Что удивительно, уходя, Игнат не забрал ничего, кроме своих вещей. Ну, шкаф, допустим, он бы не вынес, а вот почему оставил любимую кружку, гантели и дорогущий виски, для меня так и осталось вопросом.
Во дворе уже выхаживал молодой папаша с коляской из первого подъезда. Во сколько же он встал, что уже наматывает километры, выгуливая ребёнка? Вот к нему выскочила жена, вся дёрганная, нервная, растрёпанная. Сунула в руки мужу термостакан, а в коляску плед и повелительно махнула в сторону лесопарка. Мужчина кивнул и послушно потопал на выход, здороваясь по пути с собачниками.
Сигнал о готовности кофе вывел меня из состояния медитативного наблюдения за жизнью двора. На душе было муторно и неспокойно. Я знала своё такое состояние, когда достаточно одного косого взгляда бывшего или собственной печальной мысли, чтобы разреветься и уйти в мини-депрессию, раздумывая над бессмысленностью бытия. Игнат в такие моменты или психовал, или принимался закручивать мне гайки, пока резьба не сорвётся. Я злилась на него, на его чёрствость, пыталась держаться в спокойном состоянии изо всех сил.
А потом мне психолог объяснила, что это защитная реакция психики на стресс. Если сил терпеть нет, надо сесть и поплакать, а не сдерживаться до того момента, когда критическая масса перевалит допустимую отметку. Я теперь, прекрасно чувствуя приближение напряжения, устраивала себе «головомойку». То есть садилась в тишине и покое и принималась вспоминать о прошлом, о детстве, о тех моментах, которые заставляли меня плакать. Я жалела себя, ревела, но с каждым разом становилось легче. Как будто со слезами выходил гной с души, накопленный годами моего молчания.
Самое главное не застрять в этом состоянии саможаления и не злоупотреблять «головомойкой». Иначе пропадёт терапевтический эффект.
Я принялась за завтрак, всё ещё рассуждая, заняться чем-то полезным или всё-таки поплакать, когда на экране телефона отразился неизвестный номер.

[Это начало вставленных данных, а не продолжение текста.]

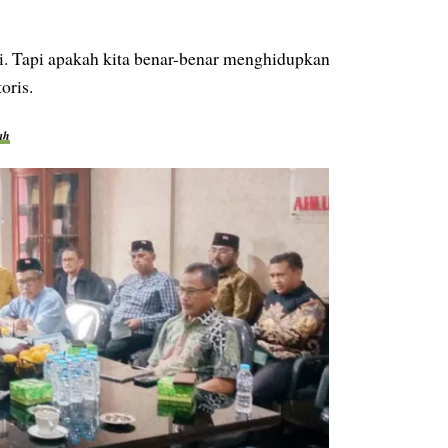
i. Tapi apakah kita benar-benar menghidupkan
oris.
ah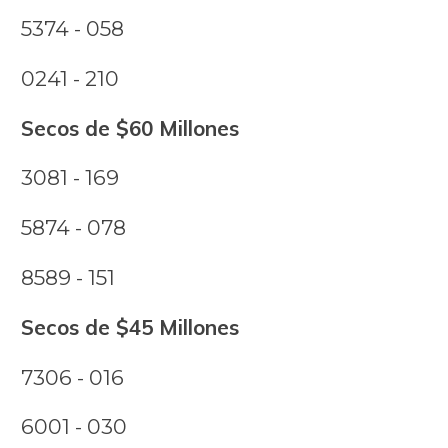
5374 - 058
0241 - 210
Secos de $60 Millones
3081 - 169
5874 - 078
8589 - 151
Secos de $45 Millones
7306 - 016
6001 - 030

— Алло, — ответила, ожидая услышать про очередную акцию на профессиональную чистку зубов или условия сверхвыгодного кредита.
— Привет, конфетка.
Я тяжело вздохнула и отключилась. Разговаривать с Алексеем не было никакого желания. Кинула номер в блок. Но это меня не спасёт. Ведь всё уже говорено-переговорено. И вчера он видел меня с Глебом. Не мог не понять, что всё, баста, карапузики. И зачем, спрашивается, звонит? Может, стоило узнать, зачем?
Я подошла к окну и удовлетворённо хмыкнула. Вот и ответ на вопрос «Зачем?». Лёха стоял позади пристройки, в которой жители оставляли велосипеды, санки и лыжи, и, оглядываясь по сторонам, менял симки в телефоне. Мне было отлично видно его манёвры и нервные взгляды по сторонам. Опять шхерился от жены, чтобы мне позвонить? Небось мусор относил или за хлебом бегал, а теперь за пять минут свободы от жены хочет получить удовольствие.
И как я раньше не замечала его пряток? Ведь всё было понятно, если присмотреться. И его просьбы не звонить по вечерам, а то мама пожилая отдыхает. И разговоры под шум воды. И странные недельные промежутки между нашими встречами.
Игнат давно не прятался, действовал нагло, но тонко. Поэтому я и не заподозрила даже, что Лёша меня обманывает, выкручивается, увиливает. А потом, после того, как я узнала, что он женат, меня уже не интересовала моральная сторона вопроса.
Лёша за время моих размышлений поменял место дислокации, перешёл в дальний угол двора. Я, прихватив кружку с кофе, отправилась на балкон. Обзор был здесь значительно лучше: весь двор как на ладони и даже часть подъездной дороги.